UBC Theses and Dissertations
Language education policy and multilingual literacies in Ugandan primary schools Tembe, Juliet Hirome
This thesis reports on a study on multilingual language policies conducted in two primary schools in two communities in eastern Uganda, one rural and one urban, from 2005-2006. The study focused on stakeholders' responses to the new Uganda language education policy, which promotes the teaching of local languages in the first four years of schooling. The policy states that the medium of instruction is the relevant local language for Primary 1-4 in rural schools, and thereafter it is English. In the urban schools, English is the medium of instruction in all the classes and a local language is to be taught as a subject. The study was premised within the framework of literacy as a social practice. Accordingly, the context in which multilingual literacy develops is important to the implementation of Uganda's new language education policy. The key stakeholders identified in the implementation process included: the ministry representatives at the district level, the school administration, the teachers, and the community.

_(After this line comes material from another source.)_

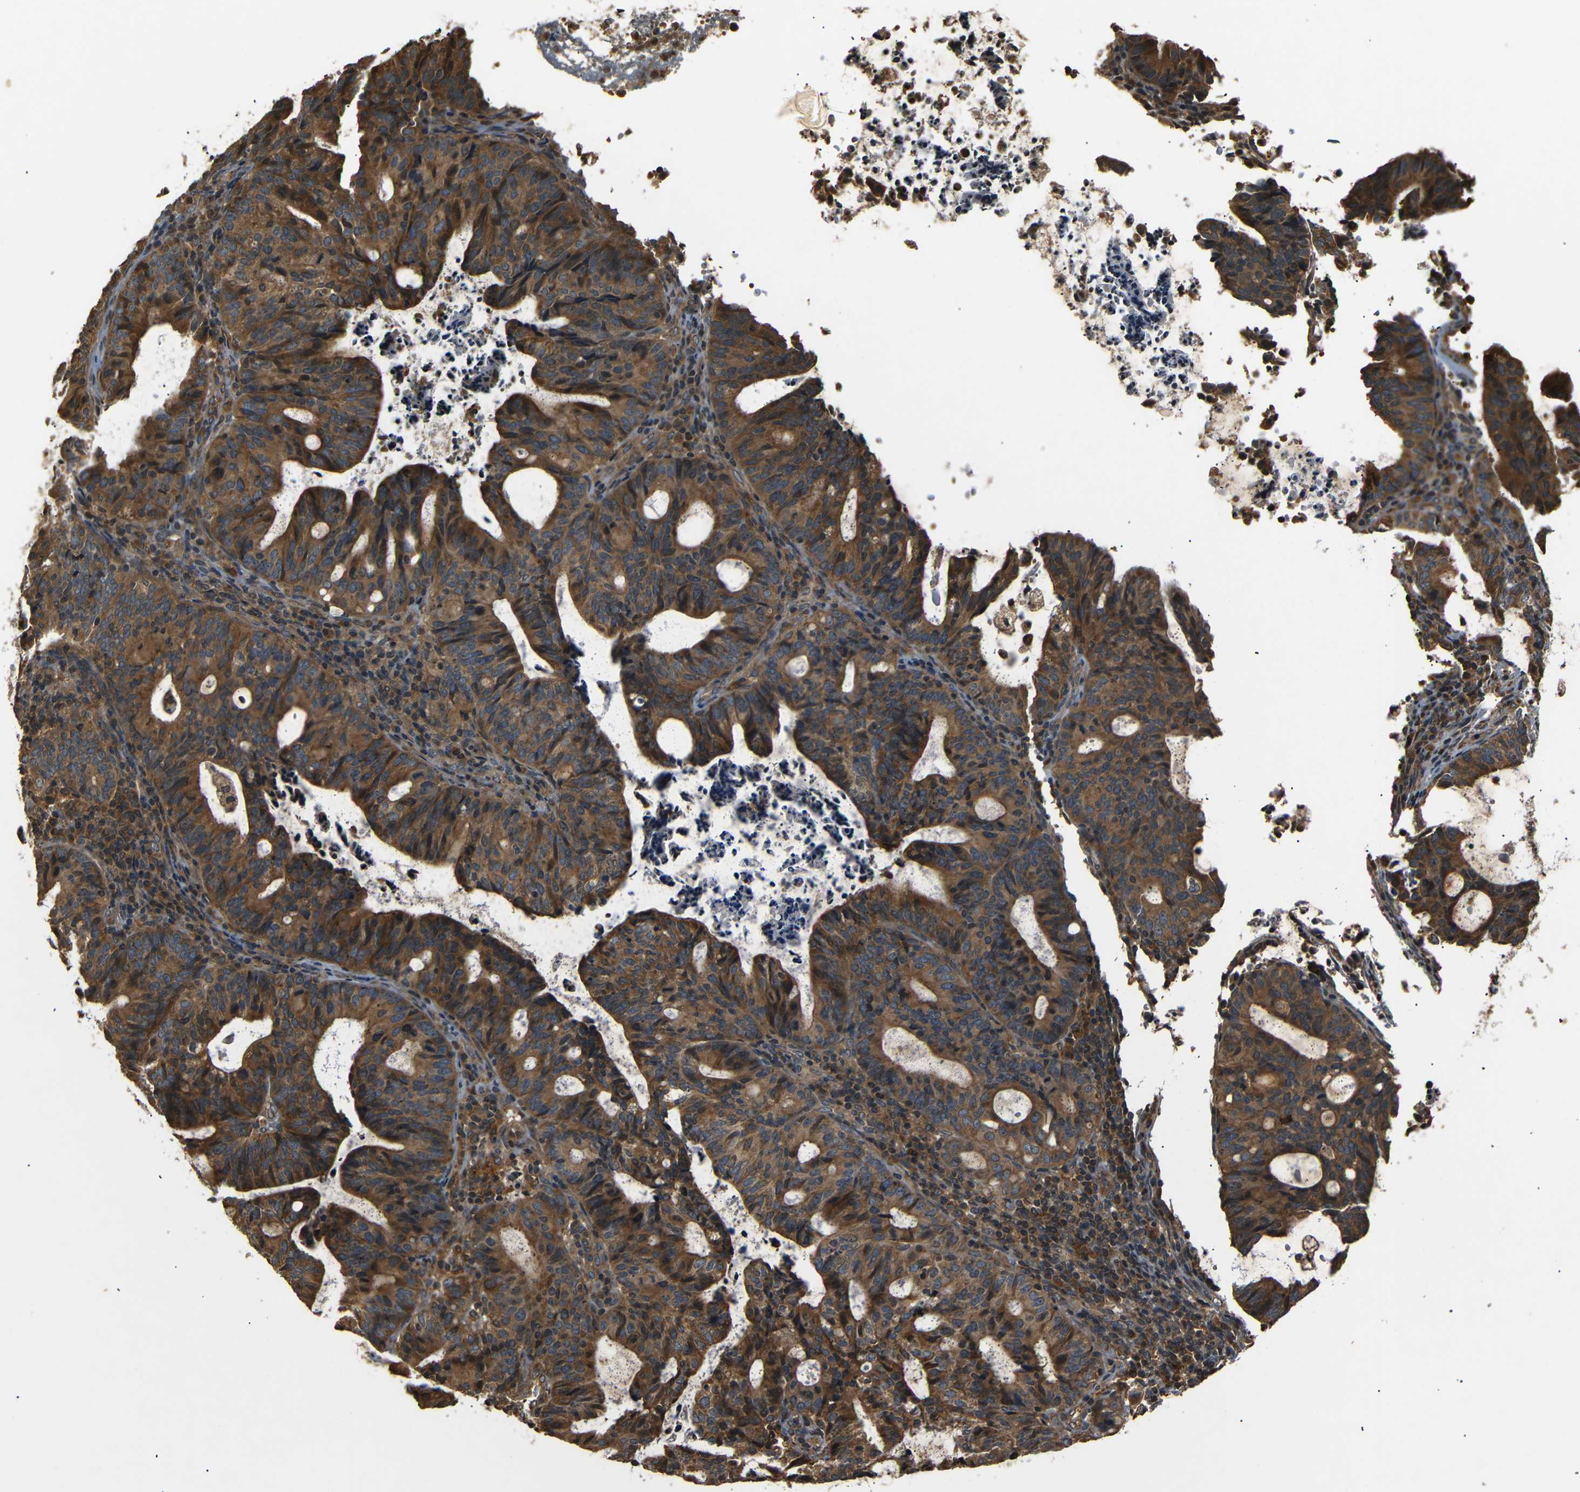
{"staining": {"intensity": "strong", "quantity": ">75%", "location": "cytoplasmic/membranous"}, "tissue": "endometrial cancer", "cell_type": "Tumor cells", "image_type": "cancer", "snomed": [{"axis": "morphology", "description": "Adenocarcinoma, NOS"}, {"axis": "topography", "description": "Uterus"}], "caption": "Immunohistochemical staining of endometrial cancer demonstrates high levels of strong cytoplasmic/membranous protein positivity in approximately >75% of tumor cells.", "gene": "TANK", "patient": {"sex": "female", "age": 83}}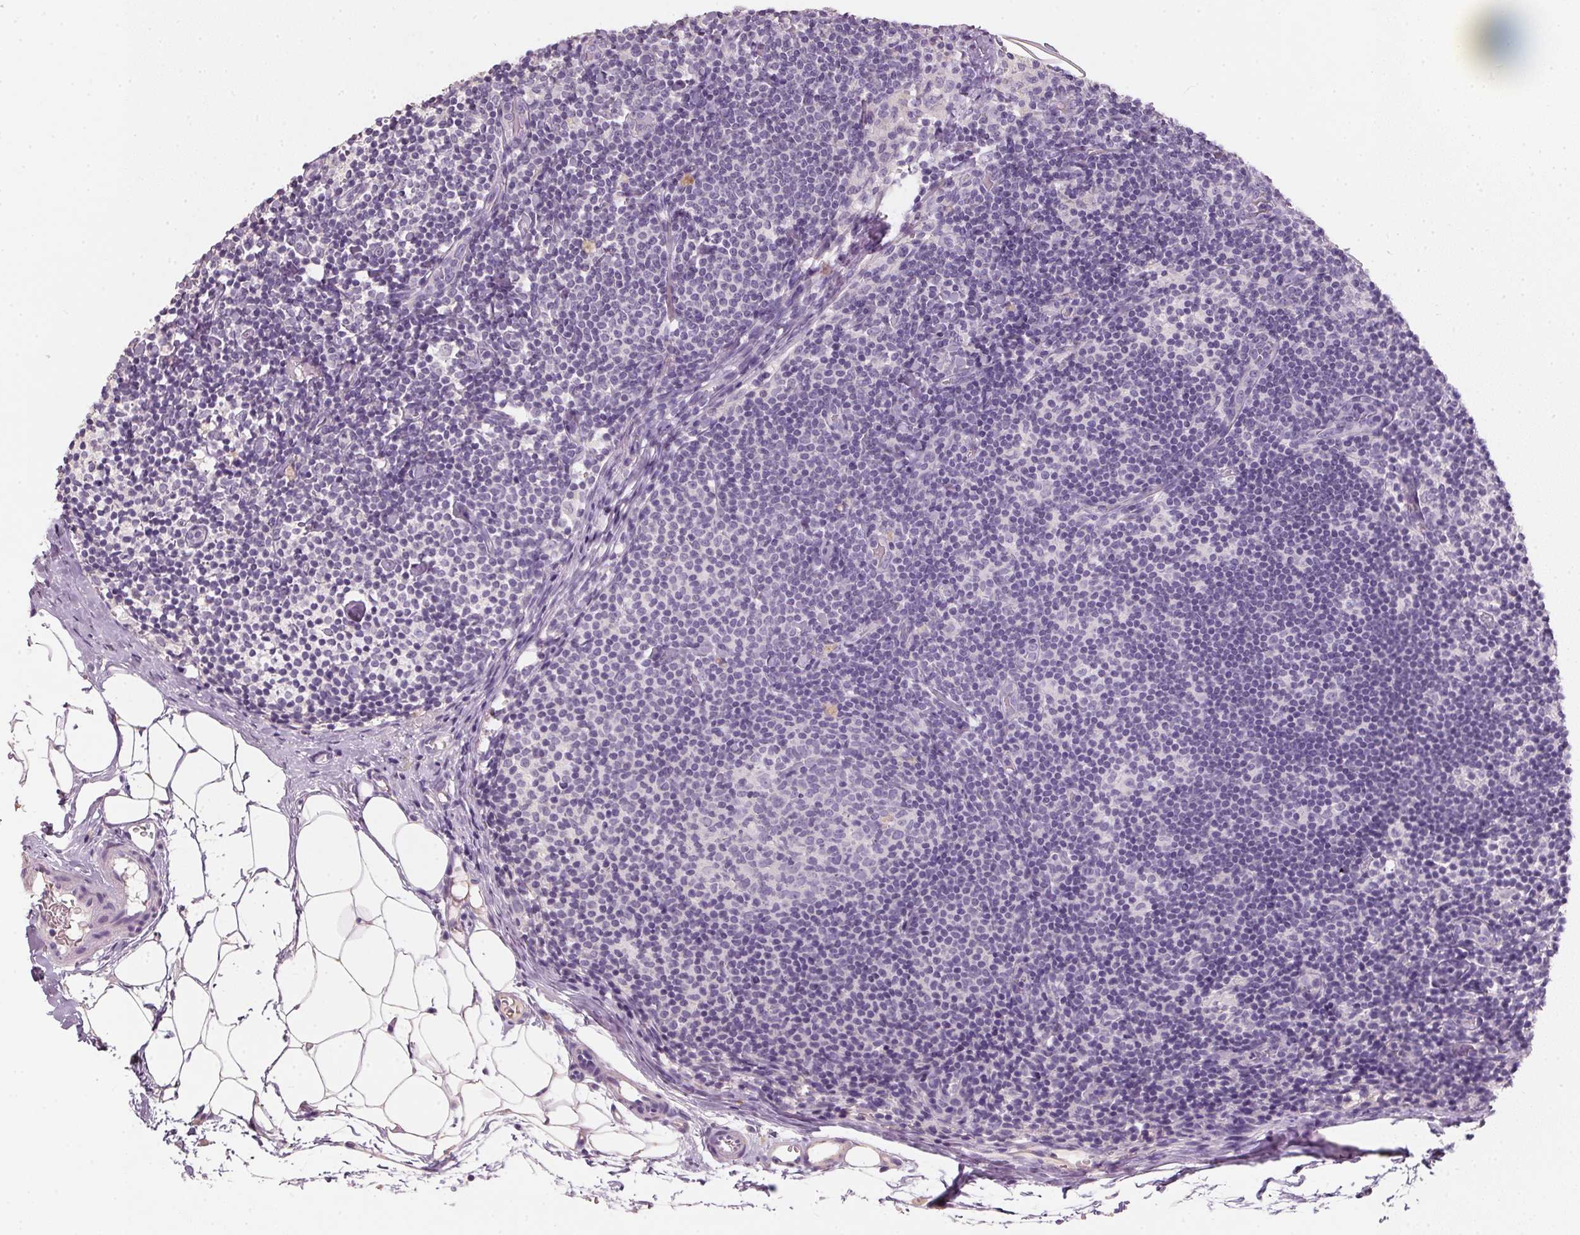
{"staining": {"intensity": "negative", "quantity": "none", "location": "none"}, "tissue": "lymph node", "cell_type": "Germinal center cells", "image_type": "normal", "snomed": [{"axis": "morphology", "description": "Normal tissue, NOS"}, {"axis": "topography", "description": "Lymph node"}], "caption": "Immunohistochemistry histopathology image of unremarkable lymph node stained for a protein (brown), which demonstrates no expression in germinal center cells. (Brightfield microscopy of DAB immunohistochemistry (IHC) at high magnification).", "gene": "HSD17B1", "patient": {"sex": "female", "age": 41}}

The study used questionnaires, individual interviews, classroom observations, focus group discussions, and document analysis to collect data from the two communities, each of which was linked to a local primary school. Although the findings show that in both communities the participants were generally aware of the new local language policy, they were ambivalent about its implementation in their schools. While they recognized the importance of local languages in promoting identity and cultural maintenance, a higher priority was their children's upward mobility, and the desire to be part of wider and more international communities. Further, while area languages like Luganda and regional languages like Kiswahili were perceived to have some benefits as languages of wider communication, it was English that received unequivocal support from both communities. The study concludes that parents and communities need to be better informed about the pedagogical advantages of instruction in the local language, and that communities need convincing evidence that the promotion of local languages will not compromise desires for global citizenship. Therefore, drawing in particular on the work of Stein in South Africa, I argue that we need to consider "re-sourcing resources" to create space in which teachers and other stakeholders can enhance children's multilingual literacy development.